▸ **Problems to work on**:
A - Write out the passage on corporate powers and their limits word for word, in full.
B - Pull out every line of the entries that contains the word "instrument".

▸ **Excerpt to read**:
=======

Powers and Limitations on Powers

Section 1. This corporation shall have all the powers and authority as are now or may hereafter be granted to corporations not for profit under the laws of the State of Florida.

Section 2. No part of the net earnings shall inure to the benefit of any individual, and no substantial part of its activities shall be for the carrying out of a program of propaganda or otherwise attempting to influence legislation. The corporation shall not carry on any activities not permitted to be carried on by an organization exempt from federal income taxation under Section 501(c)(3) of the Internal Revenue Code of 1954 (or corresponding provisions of any subsequent revenue laws) or by any organization contributions to which are deductible under Section 170(c)(2) of the Internal Revenue Code of 1954 (or corresponding provisions of any subsequent revenue laws). The corporation shall have no capital stock, pay no dividends, distribute no part of the income to its members, directors, or officers, and the private property of the subscribers, members, directors, and officers shall not be liable for the debts of the corporation. The Corporation shall not have the power to convey, lease, pledge, or otherwise encumber assets of the State of Florida.

=======

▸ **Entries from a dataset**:
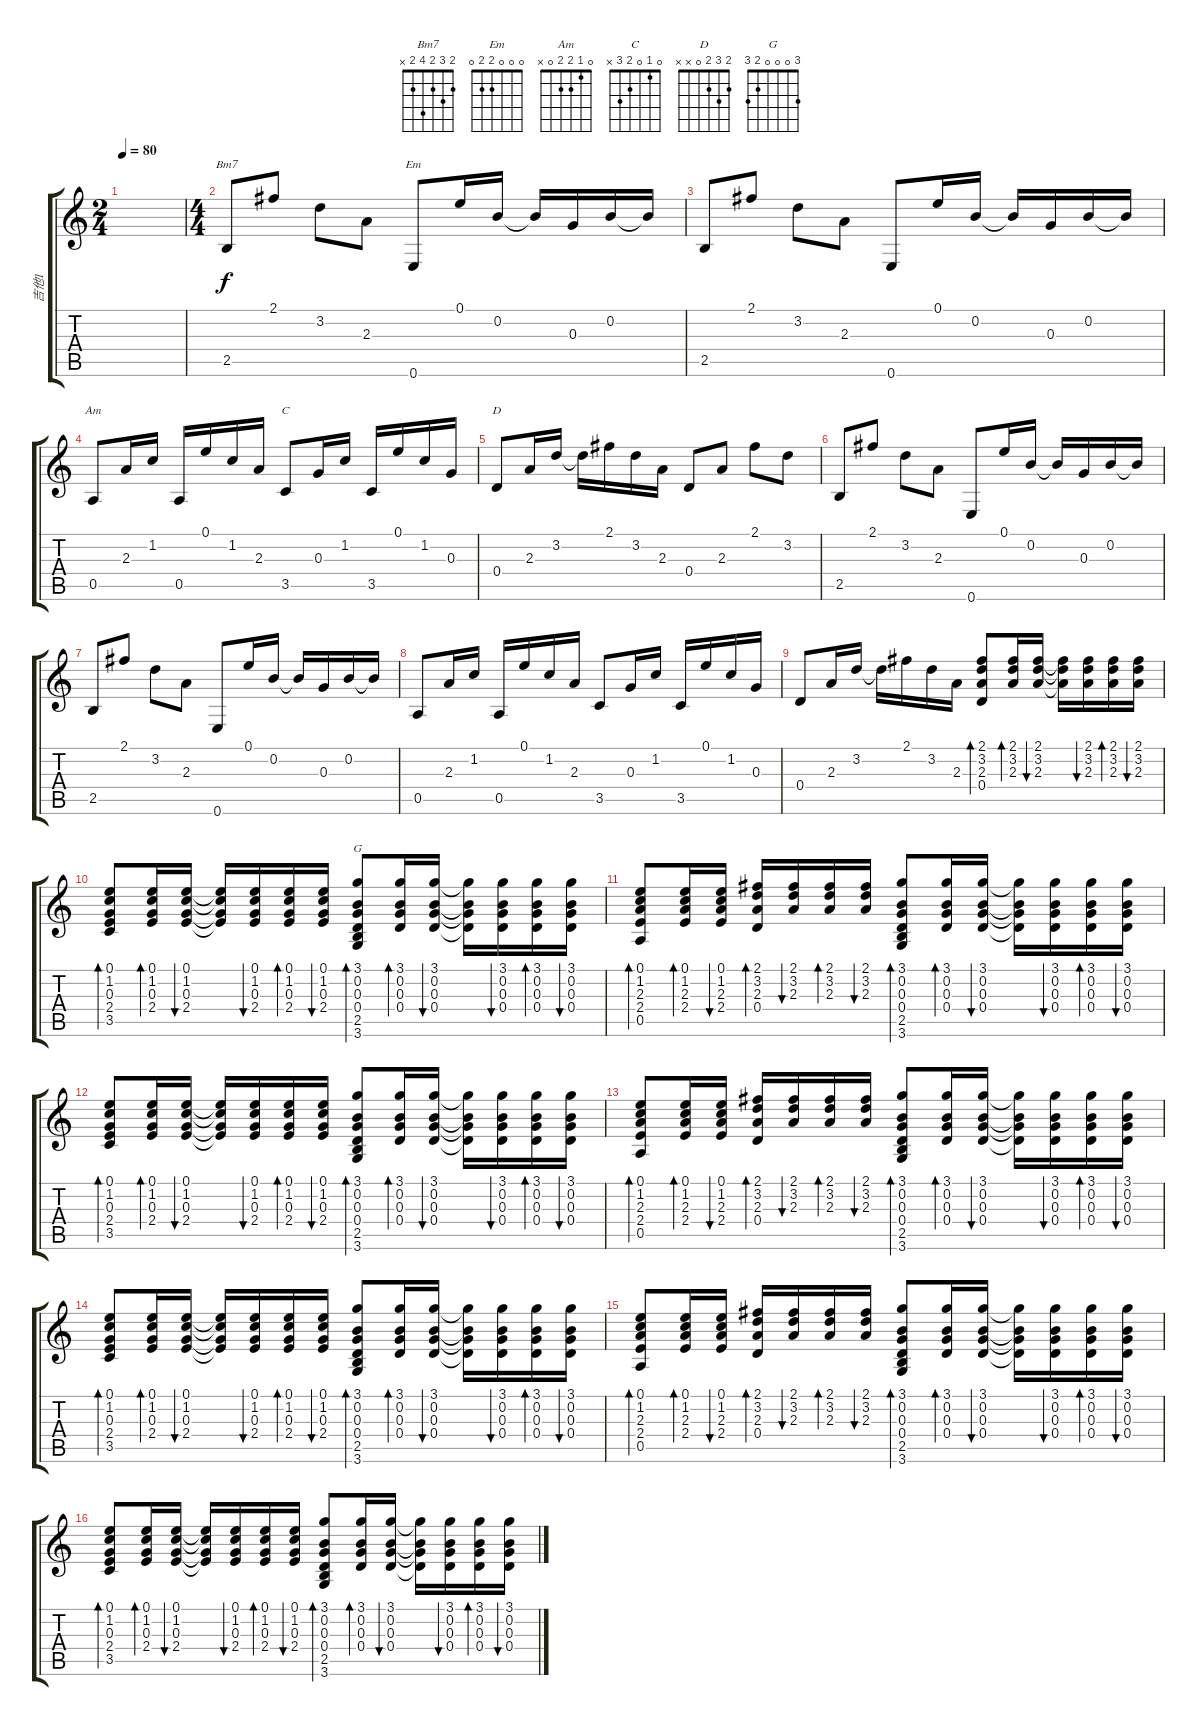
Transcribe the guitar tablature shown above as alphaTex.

\track ("吉他1" "吉他1") {instrument acousticguitarnylon}
\staff {score tabs}
\tuning (E4 B3 G3 D3 A2 E2) {hide}
\chord ("Bm7" 2 3 2 4 2 x)
\chord ("Em" 0 0 0 2 2 0)
\chord ("Am" 0 1 2 2 0 x)
\chord ("C" 0 1 0 2 3 x)
\chord ("D" 2 3 2 0 x x)
\chord ("G" 3 0 0 0 2 3)
\ts (2 4)
\tempo 80
\clef g2
\ks c
|
\ts (4 4)
2.5.8{ch "Bm7"} 2.1.8 3.2.8 2.3.8 0.6.8{ch "Em"} 0.1.16 0.2.16 0.2{t}.16 0.3.16 0.2.16 0.2{t}.16 |
2.5.8 2.1.8 3.2.8 2.3.8 0.6.8 0.1.16 0.2.16 0.2{t}.16 0.3.16 0.2.16 0.2{t}.16 |
0.5.8{ch "Am"} 2.3.16 1.2.16 0.5.16 0.1.16 1.2.16 2.3.16 3.5.8{ch "C"} 0.3.16 1.2.16 3.5.16 0.1.16 1.2.16 0.3.16 |
0.4.8{ch "D"} 2.3.16 3.2.16 3.2{t}.16 2.1.16 3.2.16 2.3.16 0.4.8 2.3.8 2.1.8 3.2.8 |
2.5.8 2.1.8 3.2.8 2.3.8 0.6.8 0.1.16 0.2.16 0.2{t}.16 0.3.16 0.2.16 0.2{t}.16 |
2.5.8 2.1.8 3.2.8 2.3.8 0.6.8 0.1.16 0.2.16 0.2{t}.16 0.3.16 0.2.16 0.2{t}.16 |
0.5.8 2.3.16 1.2.16 0.5.16 0.1.16 1.2.16 2.3.16 3.5.8 0.3.16 1.2.16 3.5.16 0.1.16 1.2.16 0.3.16 |
0.4.8 2.3.16 3.2.16 3.2{t}.16 2.1.16 3.2.16 2.3.16 (2.1 3.2 2.3 0.4).8{bd 30} (2.1 3.2 2.3).16{bd 120} (2.1 3.2 2.3).16{bu 120} (2.1{t} 3.2{t} 2.3{t}).16 (2.1 3.2 2.3).16{bu 120} (2.1 3.2 2.3).16{bd 120} (2.1 3.2 2.3).16{bu 120} |
(0.1 1.2 0.3 2.4 3.5).8{bd 120} (0.1 1.2 0.3 2.4).16{bd 120} (0.1 1.2 0.3 2.4).16{bu 120} (0.1{t} 1.2{t} 0.3{t} 2.4{t}).16 (0.1 1.2 0.3 2.4).16{bu 120} (0.1 1.2 0.3 2.4).16{bd 120} (0.1 1.2 0.3 2.4).16{bu 120} (3.1 0.2 0.3 0.4 2.5 3.6).8{bd 120 ch "G"} (3.1 0.2 0.3 0.4).16{bd 120} (3.1 0.2 0.3 0.4).16{bu 120} (3.1{t} 0.2{t} 0.3{t} 0.4{t}).16 (3.1 0.2 0.3 0.4).16{bu 120} (3.1 0.2 0.3 0.4).16{bd 120} (3.1 0.2 0.3 0.4).16{bu 120} |
(0.1 1.2 2.3 2.4 0.5).8{bd 120} (0.1 1.2 2.3 2.4).16{bd 120} (0.1 1.2 2.3 2.4).16{bu 120} (2.1 3.2 2.3 0.4).16{bd 120} (2.1 3.2 2.3).16{bu 120} (2.1 3.2 2.3).16{bd 120} (2.1 3.2 2.3).16{bu 120} (3.1 0.2 0.3 0.4 2.5 3.6).8{bd 120} (3.1 0.2 0.3 0.4).16{bd 120} (3.1 0.2 0.3 0.4).16{bu 120} (3.1{t} 0.2{t} 0.3{t} 0.4{t}).16 (3.1 0.2 0.3 0.4).16{bu 120} (3.1 0.2 0.3 0.4).16{bd 120} (3.1 0.2 0.3 0.4).16{bu 120} |
(0.1 1.2 0.3 2.4 3.5).8{bd 120} (0.1 1.2 0.3 2.4).16{bd 120} (0.1 1.2 0.3 2.4).16{bu 120} (0.1{t} 1.2{t} 0.3{t} 2.4{t}).16 (0.1 1.2 0.3 2.4).16{bu 120} (0.1 1.2 0.3 2.4).16{bd 120} (0.1 1.2 0.3 2.4).16{bu 120} (3.1 0.2 0.3 0.4 2.5 3.6).8{bd 120} (3.1 0.2 0.3 0.4).16{bd 120} (3.1 0.2 0.3 0.4).16{bu 120} (3.1{t} 0.2{t} 0.3{t} 0.4{t}).16 (3.1 0.2 0.3 0.4).16{bu 120} (3.1 0.2 0.3 0.4).16{bd 120} (3.1 0.2 0.3 0.4).16{bu 120} |
(0.1 1.2 2.3 2.4 0.5).8{bd 120} (0.1 1.2 2.3 2.4).16{bd 120} (0.1 1.2 2.3 2.4).16{bu 120} (2.1 3.2 2.3 0.4).16{bd 120} (2.1 3.2 2.3).16{bu 120} (2.1 3.2 2.3).16{bd 120} (2.1 3.2 2.3).16{bu 120} (3.1 0.2 0.3 0.4 2.5 3.6).8{bd 120} (3.1 0.2 0.3 0.4).16{bd 120} (3.1 0.2 0.3 0.4).16{bu 120} (3.1{t} 0.2{t} 0.3{t} 0.4{t}).16 (3.1 0.2 0.3 0.4).16{bu 120} (3.1 0.2 0.3 0.4).16{bd 120} (3.1 0.2 0.3 0.4).16{bu 120} |
(0.1 1.2 0.3 2.4 3.5).8{bd 120} (0.1 1.2 0.3 2.4).16{bd 120} (0.1 1.2 0.3 2.4).16{bu 120} (0.1{t} 1.2{t} 0.3{t} 2.4{t}).16 (0.1 1.2 0.3 2.4).16{bu 120} (0.1 1.2 0.3 2.4).16{bd 120} (0.1 1.2 0.3 2.4).16{bu 120} (3.1 0.2 0.3 0.4 2.5 3.6).8{bd 120} (3.1 0.2 0.3 0.4).16{bd 120} (3.1 0.2 0.3 0.4).16{bu 120} (3.1{t} 0.2{t} 0.3{t} 0.4{t}).16 (3.1 0.2 0.3 0.4).16{bu 120} (3.1 0.2 0.3 0.4).16{bd 120} (3.1 0.2 0.3 0.4).16{bu 120} |
(0.1 1.2 2.3 2.4 0.5).8{bd 30} (0.1 1.2 2.3 2.4).16{bd 120} (0.1 1.2 2.3 2.4).16{bu 120} (2.1 3.2 2.3 0.4).16{bd 120} (2.1 3.2 2.3).16{bu 120} (2.1 3.2 2.3).16{bd 120} (2.1 3.2 2.3).16{bu 120} (3.1 0.2 0.3 0.4 2.5 3.6).8{bd 120} (3.1 0.2 0.3 0.4).16{bd 120} (3.1 0.2 0.3 0.4).16{bu 120} (3.1{t} 0.2{t} 0.3{t} 0.4{t}).16 (3.1 0.2 0.3 0.4).16{bu 120} (3.1 0.2 0.3 0.4).16{bd 120} (3.1 0.2 0.3 0.4).16{bu 120} |
(0.1 1.2 0.3 2.4 3.5).8{bd 120} (0.1 1.2 0.3 2.4).16{bd 120} (0.1 1.2 0.3 2.4).16{bu 120} (0.1{t} 1.2{t} 0.3{t} 2.4{t}).16 (0.1 1.2 0.3 2.4).16{bu 120} (0.1 1.2 0.3 2.4).16{bd 120} (0.1 1.2 0.3 2.4).16{bu 120} (3.1 0.2 0.3 0.4 2.5 3.6).8{bd 120} (3.1 0.2 0.3 0.4).16{bd 120} (3.1 0.2 0.3 0.4).16{bu 120} (3.1{t} 0.2{t} 0.3{t} 0.4{t}).16 (3.1 0.2 0.3 0.4).16{bu 120} (3.1 0.2 0.3 0.4).16{bd 120} (3.1 0.2 0.3 0.4).16{bu 120}
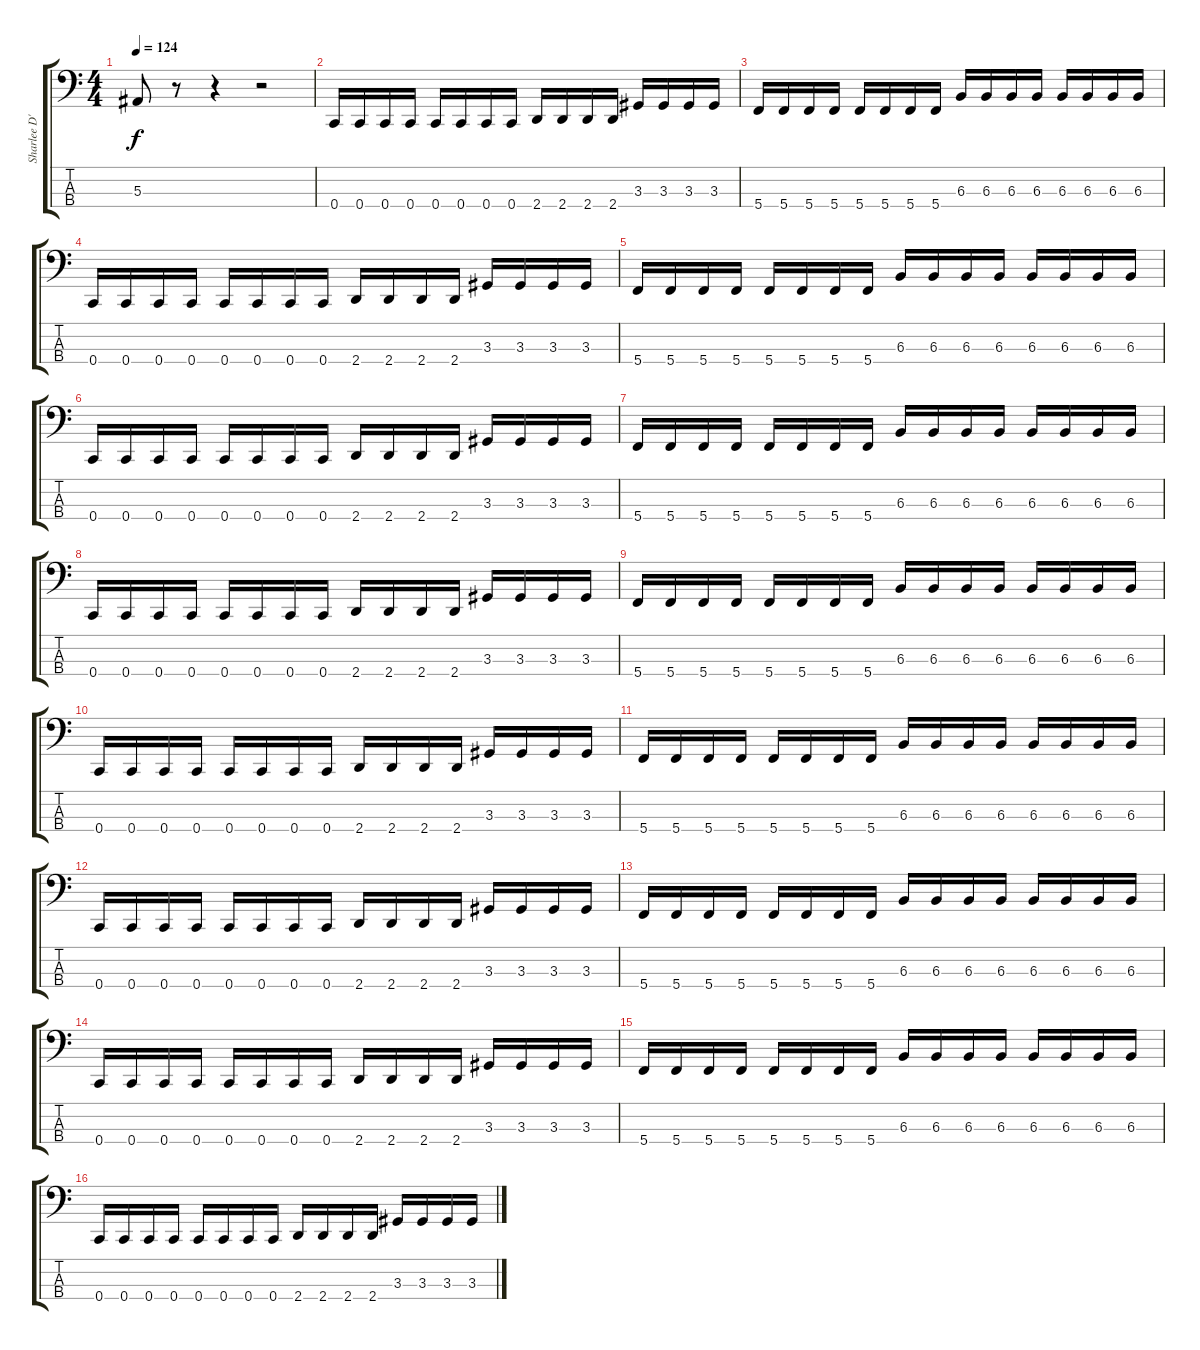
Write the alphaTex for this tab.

\track ("Sharlee D'Angelo" "Sharlee D'") {instrument electricbasspick}
\staff {score tabs}
\tuning (Eb2 Bb1 F1 C1) {hide}
\ts (4 4)
\tempo 124
\clef f4
\ks c
5.3.8{dy f} r.8 r.4 r.2 |
0.4.16 0.4.16 0.4.16 0.4.16 0.4.16 0.4.16 0.4.16 0.4.16 2.4.16 2.4.16 2.4.16 2.4.16 3.3.16 3.3.16 3.3.16 3.3.16 |
5.4.16 5.4.16 5.4.16 5.4.16 5.4.16 5.4.16 5.4.16 5.4.16 6.3.16 6.3.16 6.3.16 6.3.16 6.3.16 6.3.16 6.3.16 6.3.16 |
0.4.16 0.4.16 0.4.16 0.4.16 0.4.16 0.4.16 0.4.16 0.4.16 2.4.16 2.4.16 2.4.16 2.4.16 3.3.16 3.3.16 3.3.16 3.3.16 |
5.4.16 5.4.16 5.4.16 5.4.16 5.4.16 5.4.16 5.4.16 5.4.16 6.3.16 6.3.16 6.3.16 6.3.16 6.3.16 6.3.16 6.3.16 6.3.16 |
0.4.16 0.4.16 0.4.16 0.4.16 0.4.16 0.4.16 0.4.16 0.4.16 2.4.16 2.4.16 2.4.16 2.4.16 3.3.16 3.3.16 3.3.16 3.3.16 |
5.4.16 5.4.16 5.4.16 5.4.16 5.4.16 5.4.16 5.4.16 5.4.16 6.3.16 6.3.16 6.3.16 6.3.16 6.3.16 6.3.16 6.3.16 6.3.16 |
0.4.16 0.4.16 0.4.16 0.4.16 0.4.16 0.4.16 0.4.16 0.4.16 2.4.16 2.4.16 2.4.16 2.4.16 3.3.16 3.3.16 3.3.16 3.3.16 |
5.4.16 5.4.16 5.4.16 5.4.16 5.4.16 5.4.16 5.4.16 5.4.16 6.3.16 6.3.16 6.3.16 6.3.16 6.3.16 6.3.16 6.3.16 6.3.16 |
0.4.16 0.4.16 0.4.16 0.4.16 0.4.16 0.4.16 0.4.16 0.4.16 2.4.16 2.4.16 2.4.16 2.4.16 3.3.16 3.3.16 3.3.16 3.3.16 |
5.4.16 5.4.16 5.4.16 5.4.16 5.4.16 5.4.16 5.4.16 5.4.16 6.3.16 6.3.16 6.3.16 6.3.16 6.3.16 6.3.16 6.3.16 6.3.16 |
0.4.16 0.4.16 0.4.16 0.4.16 0.4.16 0.4.16 0.4.16 0.4.16 2.4.16 2.4.16 2.4.16 2.4.16 3.3.16 3.3.16 3.3.16 3.3.16 |
5.4.16 5.4.16 5.4.16 5.4.16 5.4.16 5.4.16 5.4.16 5.4.16 6.3.16 6.3.16 6.3.16 6.3.16 6.3.16 6.3.16 6.3.16 6.3.16 |
0.4.16 0.4.16 0.4.16 0.4.16 0.4.16 0.4.16 0.4.16 0.4.16 2.4.16 2.4.16 2.4.16 2.4.16 3.3.16 3.3.16 3.3.16 3.3.16 |
5.4.16 5.4.16 5.4.16 5.4.16 5.4.16 5.4.16 5.4.16 5.4.16 6.3.16 6.3.16 6.3.16 6.3.16 6.3.16 6.3.16 6.3.16 6.3.16 |
0.4.16 0.4.16 0.4.16 0.4.16 0.4.16 0.4.16 0.4.16 0.4.16 2.4.16 2.4.16 2.4.16 2.4.16 3.3.16 3.3.16 3.3.16 3.3.16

=======

▸ **Worked answers**:
A -
Powers and Limitations on Powers

Section 1. This corporation shall have all the powers and authority as are now or may hereafter be granted to corporations not for profit under the laws of the State of Florida.

Section 2. No part of the net earnings shall inure to the benefit of any individual, and no substantial part of its activities shall be for the carrying out of a program of propaganda or otherwise attempting to influence legislation. The corporation shall not carry on any activities not permitted to be carried on by an organization exempt from federal income taxation under Section 501(c)(3) of the Internal Revenue Code of 1954 (or corresponding provisions of any subsequent revenue laws) or by any organization contributions to which are deductible under Section 170(c)(2) of the Internal Revenue Code of 1954 (or corresponding provisions of any subsequent revenue laws). The corporation shall have no capital stock, pay no dividends, distribute no part of the income to its members, directors, or officers, and the private property of the subscribers, members, directors, and officers shall not be liable for the debts of the corporation. The Corporation shall not have the power to convey, lease, pledge, or otherwise encumber assets of the State of Florida.

B -
\track ("吉他1" "吉他1") {instrument acousticguitarnylon}
\track ("Sharlee D'Angelo" "Sharlee D'") {instrument electricbasspick}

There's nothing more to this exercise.